I have read in this paper http://dx.doi.org/10.4007/annals.2015.182.1.8 that for any real stable polynomial $p \in \mathbb{R}[z_1,z_2]$ of degree exactly $d$, there exists $d \times d$ symmetric positive semidefinite matrices $A$ and $B$ and a symmetric matrix $C$ such that \begin{equation*} p(z_1,z_2)=\pm \det (z_1A+z_2B+C). \end{equation*} Here real stable just means that $p$ is stable and has real coefficients. In the same paper it is stated that: For any $z_1,z_2>0$, $z_1A+z_2B$ is positive definite (*). They argue by contradiction, and say that if (*) does not hold, there is a non-zero vector in the null-space of both $A$ and $B$. This I get. Then they claim that this implies that the degree of $p$ must be less then $d$, arriving at a contraction. My question is: Why is this last implication true?
I guess that the idea is to relate the determinant expression to the coefficients of the highest degree monomials of $p$. I tried expanding $p(z_1,z_2)=\det(z_1A+z_2B+C)$ using the definition involving permutations, and if I am not mistaking, this gives something of the form $\det(A)z_1^d+\det(B)z_2^d+\sum_{i=1}^{d-1}k_iz_1^{d-i}z_2^{i}$ (plus monomials in $z_1,z_2$ of degree less than $d$) for some coefficients $k_i$ that depend on the matrices $A, B$ and $C$. I know that $\det(A)=0=\det(B)$, but don't we also need to know that all the $k_i$'s are zero in order to conclude that $p$ has degree less than $d$? I tried to find expressions for the $k_i$'s involving $\det(A), \det(B)$, but without luck...

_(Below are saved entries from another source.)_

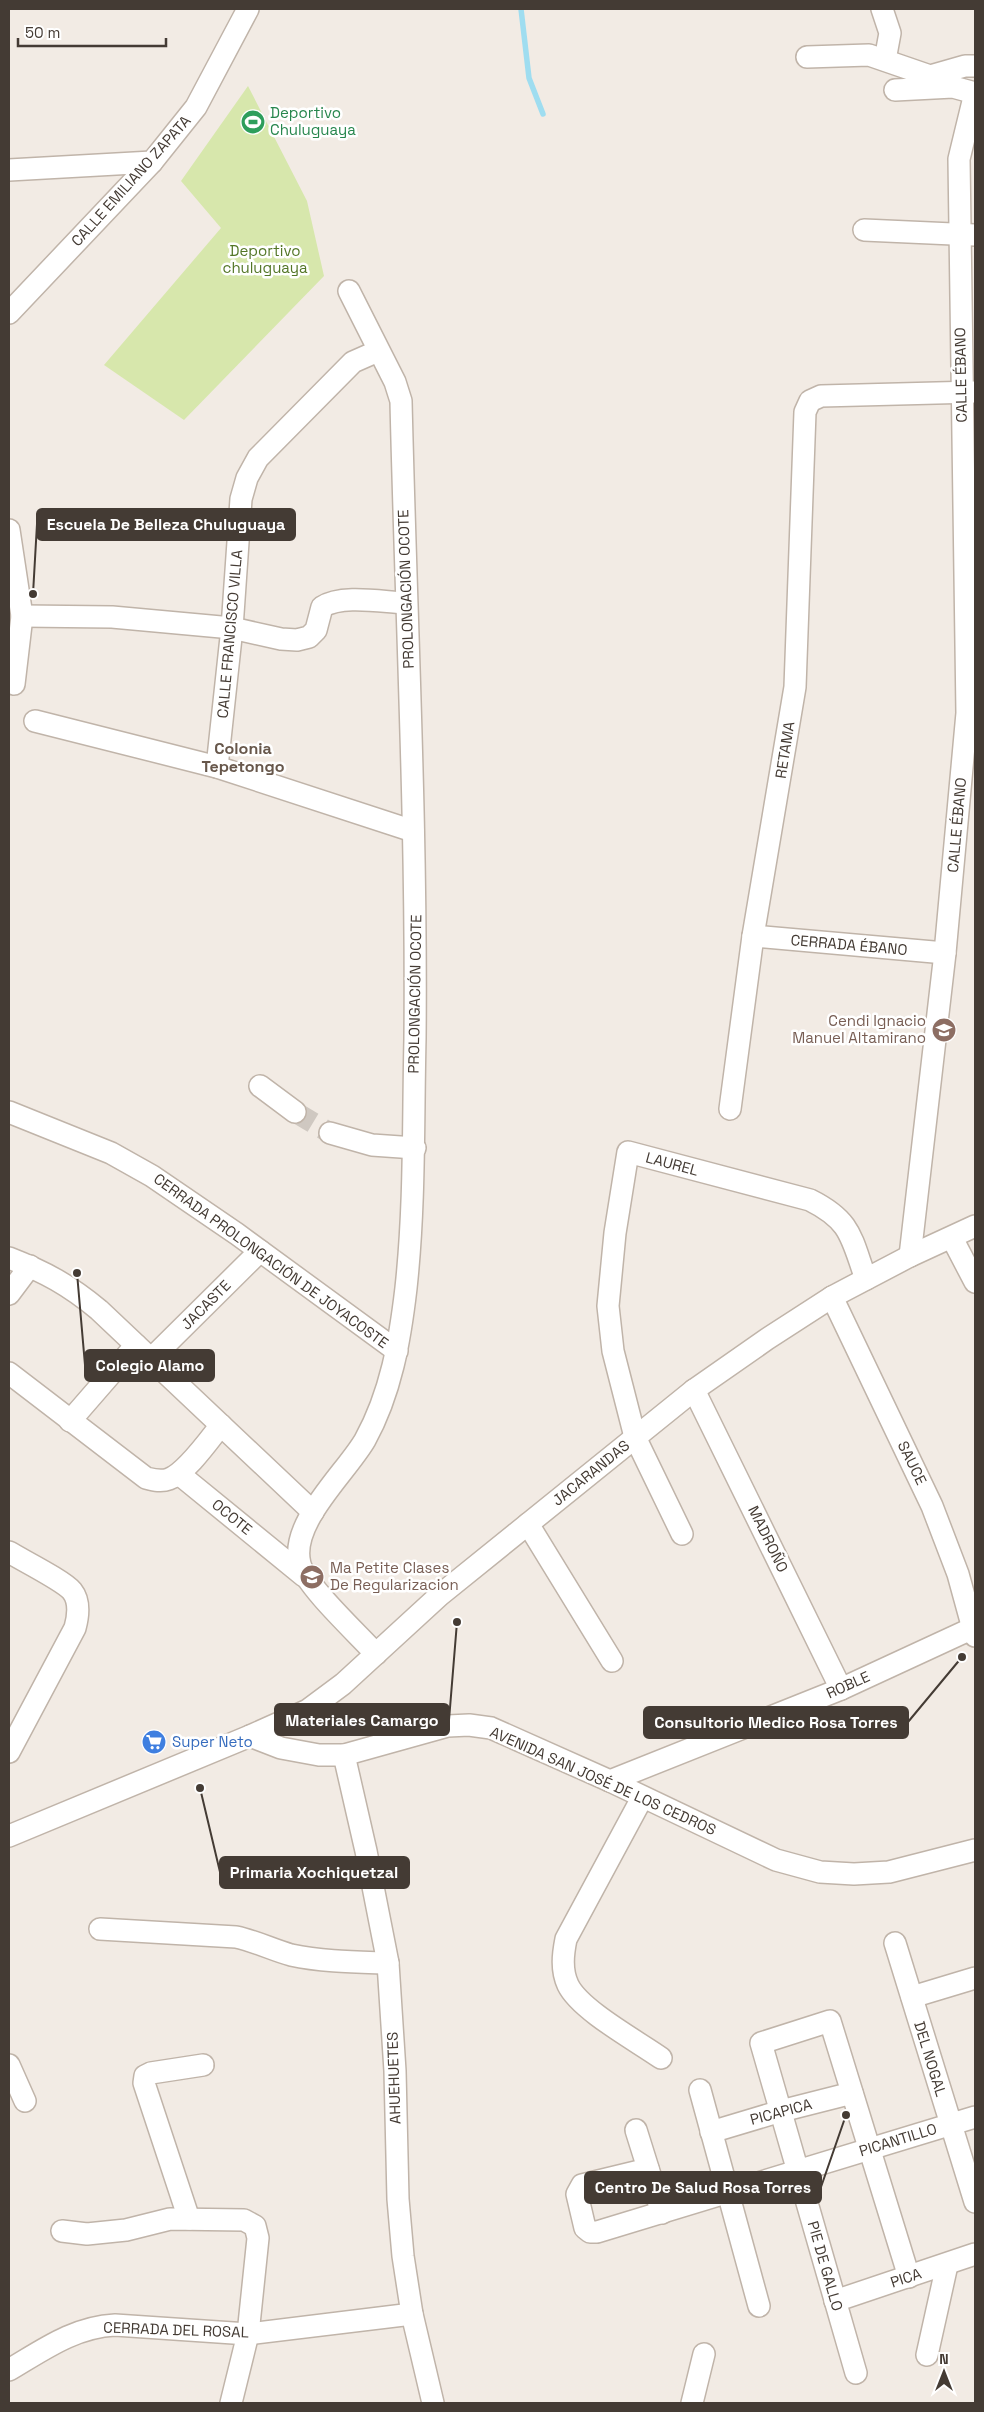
<svg xmlns="http://www.w3.org/2000/svg" width="984" height="2412" font-family="'Space Grotesk',sans-serif">
	<style>
		.green { fill: #d7e7ac }
		.lines { fill: none; stroke-linecap: round; stroke-linejoin: round }
		.stream { stroke: #9fddf0; stroke-width: 5.5 }
		.minor-tunnel { stroke: #cfc8c1; stroke-width: 21; stroke-dasharray: 21 11; stroke-linecap: butt }
		.minor-casing { stroke: #c0b4a9; stroke-width: 24 }
		.minor { stroke: #fff; stroke-width: 21 }
		.labels { text-anchor: middle; stroke-width: 5; stroke-linejoin: round; paint-order: stroke }
		.leisure-label { font-size: 15px; fill: #27864d; stroke: #fff; text-anchor: start }
		.street-label { font-size: 15px; fill: #443b34; stroke: #fff }
		.park-label { font-size: 15px; fill: #537627; stroke: #fff }
		.education-label { font-size: 15px; fill: #785e54; stroke: #fff; text-anchor: end }
		.shop-label { font-size: 15px; fill: #366cbe; stroke: #fff; text-anchor: start }
		.neighbourhood-label { font-size: 16px; font-weight: bold; fill: #67574b; stroke: #fff }
		.leader { fill: none; stroke: #443b34; stroke-width: 2 }
		.callout-dot { fill: #443b34; stroke: #fff; stroke-width: 2 }
		.callout { fill: #443b34; stroke: #443b34; stroke-width: 2 }
		.callout-label { font-size: 16px; text-anchor: middle; font-weight: bold; fill: #fff }
	</style>
	<rect width="100%" height="100%" fill="#f2ebe4"/>
	<polygon class="green" points="248,86 307,201 324,276 184,420 104,365 221,228 181,181"/>
	<g class="lines">
		<polyline class="stream" points="521,9 529,78 543,114"/>
		<polyline class="minor-tunnel" points="295,1112 330,1133"/>
		<defs>
			<g id="minor">
				<polyline points="882,9 890,33 885,60"/>
				<polyline points="807,57 869,55 930,76 965,66 975,66"/>
				<polyline points="895,90 953,87 975,93"/>
				<polyline points="9,170 152,162"/>
				<polyline points="864,230 975,235"/>
				<path d="M349,291l46,91 6,19c5,213 16,425 14,638 -2,83 0,166 -9,249 -6,52 -15,105 -41,152 -19,33 -76,83 -65,124 6,22 58,70 76,90"/>
				<polyline points="9,313 152,162 196,107 248,9"/>
				<polyline points="9,530 22,616 14,684"/>
				<path d="M22,616l90,1 120,11 49,11 16,1 12,-3 7,-7 6,-23c20,-13 60,-5 84,-4"/>
				<polyline points="35,721 217,767 413,831"/>
				<polyline points="217,767 232,628 241,499 247,478 258,458 353,362 378,351"/>
				<polyline points="753,936 945,953"/>
				<polyline points="260,1086 295,1112"/>
				<polyline points="730,1109 753,936 795,687 805,412 810,401 821,396 975,392"/>
				<polyline points="9,1112 111,1153 152,1176 237,1234 397,1351"/>
				<polyline points="330,1133 372,1145 415,1148"/>
				<polyline points="952,1238 975,1282"/>
				<polyline points="910,1256 945,953 967,713 959,159 975,93"/>
				<path d="M9,1258c36,14 60,27 90,52l214,202"/>
				<polyline points="9,1294 30,1266"/>
				<polyline points="832,1297 932,1506 958,1574 975,1636"/>
				<polyline points="151,1359 260,1251"/>
				<path d="M9,1373l137,105c8,2 15,4 23,1 17,-6 40,-39 52,-54"/>
				<polyline points="694,1390 841,1689"/>
				<polyline points="70,1421 136,1345"/>
				<polyline points="179,1474 304,1576"/>
				<polyline points="528,1524 612,1661"/>
				<path d="M682,1534l-47,-97 -22,-86 -5,-45 7,-73 13,-81 182,48c42,21 41,38 56,79"/>
				<path d="M9,1552c13,8 55,29 63,39 8,10 6,26 3,37l-66,124"/>
				<polyline points="250,1736 281,1748 319,1755 344,1755 448,1726 469,1725 491,1728 610,1781 776,1860 820,1872 854,1874 889,1872 975,1850"/>
				<polyline points="344,1755 366,1851 388,1963 395,2071 398,2199 403,2256 412,2314 433,2403"/>
				<polyline points="610,1781 841,1689 973,1628"/>
				<path d="M642,1798l-76,141c-3,15 -5,31 2,46 12,25 69,56 93,73"/>
				<polyline points="9,1836 250,1736 308,1710 343,1684 440,1595 694,1390 767,1339 832,1297 910,1256 975,1226"/>
				<path d="M100,1929l136,8c19,4 37,13 55,18 32,7 65,7 97,8"/>
				<polyline points="895,1943 975,2202"/>
				<polyline points="912,1997 975,1978"/>
				<polyline points="9,2065 25,2101"/>
				<polyline points="700,2090 759,2306"/>
				<polyline points="636,2130 662,2213"/>
				<polyline points="711,2132 781,2111 852,2093"/>
				<polyline points="648,2169 582,2185 577,2194 585,2228 590,2232 597,2232 975,2117"/>
				<polyline points="189,2219 144,2083 145,2076 151,2073 203,2065"/>
				<polyline points="62,2231 87,2234 126,2230 170,2219 244,2220 255,2226 258,2238 248,2334 231,2403"/>
				<polyline points="835,2301 975,2254"/>
				<polyline points="927,2355 947,2265"/>
				<path d="M9,2370c34,-20 65,-43 106,-45l133,9 164,-20"/>
				<polyline points="856,2373 761,2043 830,2021 909,2277"/>
				<polyline points="692,2403 704,2354"/>
			</g>
		</defs>
		<use href="#minor" class="minor-casing"/>
		<use href="#minor" class="minor"/>
	</g>
	<defs>
		<symbol id="stadium-disc" viewBox="-11 -11 22 22"><circle r="9.5" fill="#2e9e5b" stroke="#fff"/><path d="M0-5a6.5 5 0 1 0 0 10a6.5 5 0 1 0 0-10ZM-3.5-1.8h7v3.6h-7Z" fill="#fff"/></symbol>
		<symbol id="school-disc" viewBox="-11 -11 22 22"><circle r="9.5" fill="#8d6e63" stroke="#fff"/><path d="M0-5L7-2L0 1L-7-2ZM-4 1L0 2.5L4 1V4Q0 6-4 4Z" fill="#fff"/></symbol>
		<symbol id="university-disc" viewBox="-11 -11 22 22"><circle r="9.5" fill="#8d6e63" stroke="#fff"/><path d="M0-5L7-2L0 1L-7-2ZM-4 1L0 2.5L4 1V4Q0 6-4 4Z" fill="#fff"/></symbol>
		<symbol id="supermarket-disc" viewBox="-11 -11 22 22"><circle r="9.5" fill="#3f7fe0" stroke="#fff"/><path d="M-6-5.5h2.5l.6 2H6L4.5 2H-2.5L-4.4-4H-6ZM-1.5 3.2a1.3 1.3 0 1 0 .1 0ZM3 3.2a1.3 1.3 0 1 0 .1 0Z" fill="#fff"/></symbol>
	</defs>
	<g fill-rule="evenodd">
		<use href="#stadium-disc" x="239" y="108" width="28" height="28"/>
		<use href="#school-disc" x="930" y="1016" width="28" height="28"/>
		<use href="#university-disc" x="298" y="1563" width="28" height="28"/>
		<use href="#supermarket-disc" x="140" y="1728" width="28" height="28"/>
	</g>
	<g class="labels">
		<g class="leisure-label">
			<text x="270" y="118">Deportivo<tspan x="270" dy="17">Chuluguaya</tspan></text>
		</g>
		<g class="street-label">
			<text transform="translate(131 181) rotate(-48)" y="5">CALLE EMILIANO ZAPATA</text>
			<text transform="translate(961 375) rotate(-91)" y="5">CALLE ÉBANO</text>
			<text transform="translate(406 589) rotate(-92)" y="5">PROLONGACIÓN OCOTE</text>
			<text transform="translate(230 634) rotate(-85)" y="5">CALLE FRANCISCO VILLA</text>
			<text transform="translate(785 750) rotate(-81)" y="5">RETAMA</text>
			<text transform="translate(957 825) rotate(-85)" y="5">CALLE ÉBANO</text>
			<text transform="translate(849 945) rotate(5)" y="5">CERRADA ÉBANO</text>
			<text transform="translate(415 994) rotate(-89)" y="5">PROLONGACIÓN OCOTE</text>
			<text transform="translate(672 1164) rotate(15)" y="5">LAUREL</text>
			<text transform="translate(271 1261) rotate(36)" y="5">CERRADA PROLONGACIÓN DE JOYACOSTE</text>
			<text transform="translate(206 1305) rotate(-45)" y="5">JACASTE</text>
			<text transform="translate(912 1463) rotate(64)" y="5">SAUCE</text>
			<text transform="translate(591 1473) rotate(-39)" y="5">JACARANDAS</text>
			<text transform="translate(232 1517) rotate(39)" y="5">OCOTE</text>
			<text transform="translate(768 1539) rotate(64)" y="5">MADROÑO</text>
			<text transform="translate(848 1685) rotate(-24)" y="5">ROBLE</text>
			<text transform="translate(603 1781) rotate(24)" y="5">AVENIDA SAN JOSÉ DE LOS CEDROS</text>
			<text transform="translate(930 2059) rotate(73)" y="5">DEL NOGAL</text>
			<text transform="translate(394 2078) rotate(-92)" y="5">AHUEHUETES</text>
			<text transform="translate(781 2112) rotate(-15)" y="5">PICAPICA</text>
			<text transform="translate(898 2140) rotate(-17)" y="5">PICANTILLO</text>
			<text transform="translate(825 2266) rotate(74)" y="5">PIE DE GALLO</text>
			<text transform="translate(906 2278) rotate(-18)" y="5">PICA</text>
			<text transform="translate(176 2330) rotate(2)" y="5">CERRADA DEL ROSAL</text>
		</g>
		<g class="park-label">
			<text x="265" y="256">Deportivo<tspan x="265" dy="17">chuluguaya</tspan></text>
		</g>
		<g class="education-label">
			<text x="926" y="1026">Cendi Ignacio<tspan x="926" dy="17">Manuel Altamirano</tspan></text>
			<text x="330" y="1573" text-anchor="start">Ma Petite Clases<tspan x="330" dy="17">De Regularizacion</tspan></text>
		</g>
		<g class="shop-label">
			<text x="172" y="1747">Super Neto</text>
		</g>
		<g class="neighbourhood-label">
			<text x="243" y="754">Colonia<tspan x="243" dy="18">Tepetongo</tspan></text>
		</g>
	</g>
	<path class="leader" d="M33 594L37 524M77 1273L85 1365M457 1622L449 1720M962 1657L908 1722M200 1788L220 1872M846 2115L821 2187"/>
	<g class="callout-dot">
		<circle cx="33" cy="594" r="5"/>
		<circle cx="77" cy="1273" r="5"/>
		<circle cx="457" cy="1622" r="5"/>
		<circle cx="962" cy="1657" r="5"/>
		<circle cx="200" cy="1788" r="5"/>
		<circle cx="846" cy="2115" r="5"/>
	</g>
	<g class="callout">
		<rect x="37" y="509" width="258" height="31" rx="5"/>
		<rect x="85" y="1350" width="129" height="31" rx="5"/>
		<rect x="275" y="1704" width="174" height="31" rx="5"/>
		<rect x="644" y="1707" width="264" height="31" rx="5"/>
		<rect x="220" y="1857" width="189" height="31" rx="5"/>
		<rect x="585" y="2172" width="236" height="31" rx="5"/>
	</g>
	<g class="callout-label">
		<text x="166" y="530">Escuela De Belleza Chuluguaya</text>
		<text x="150" y="1371">Colegio Alamo</text>
		<text x="362" y="1726">Materiales Camargo</text>
		<text x="776" y="1728">Consultorio Medico Rosa Torres</text>
		<text x="314" y="1878">Primaria Xochiquetzal</text>
		<text x="703" y="2193">Centro De Salud Rosa Torres</text>
	</g>
	<rect width="984" height="2412" fill="none" stroke="#443b34" stroke-width="20"/>
	<g transform="translate(944 2372)" stroke="#ffffff" stroke-width="4" paint-order="stroke">
	<path d="M0-4L9 19L0 12L-9 19Z" fill="#443b34"/>
	<text y="-8" font-size="14" font-weight="bold" text-anchor="middle" fill="#443b34">N</text>
	</g>
	<path d="M18 38v8h148v-8" fill="none" stroke="#443b34" stroke-width="2.5"/>
	<text x="25" y="38" font-size="15" fill="#443b34" stroke="#ffffff" stroke-width="4" paint-order="stroke">50 m</text>
</svg>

Is there some sort of formula for these coefficients that could be usefull? Or is there a better/easier way to see why (*) is true? Chances are that I am overlooking something obvious, and any kind of help would be appreciated.
Thank you in advance.
If $A$ and $B$ have a common non-zero vector in the nullspace, then $p(z_1,z_2)=\pm \det (z_1A+z_2B+C)$ indeed has degree less than $d$. We can see this as follows:
Suppose that $x$ is a unit-vector and that $Ax = Bx = 0$. Let $U$ be an orthogonal matrix whose first column is $x$. Note (or show) that $U^TAU$ and $U^TBU$ have zeros in their first row and column. We see that $$ \det (z_1A+z_2B+C) = \det (U^T[z_1A+z_2B+C]U) \\ = \det(z_1[U^TAU] + z_2[U^TBU] + U^TCU). $$ Since the matrix $M(z_1,z_2) = z_1[U^TAU] + z_2[U^TBU] + U^TCU$ has no variables in its first row, we can conclude that its determinant has (total) degree at most $d-1$.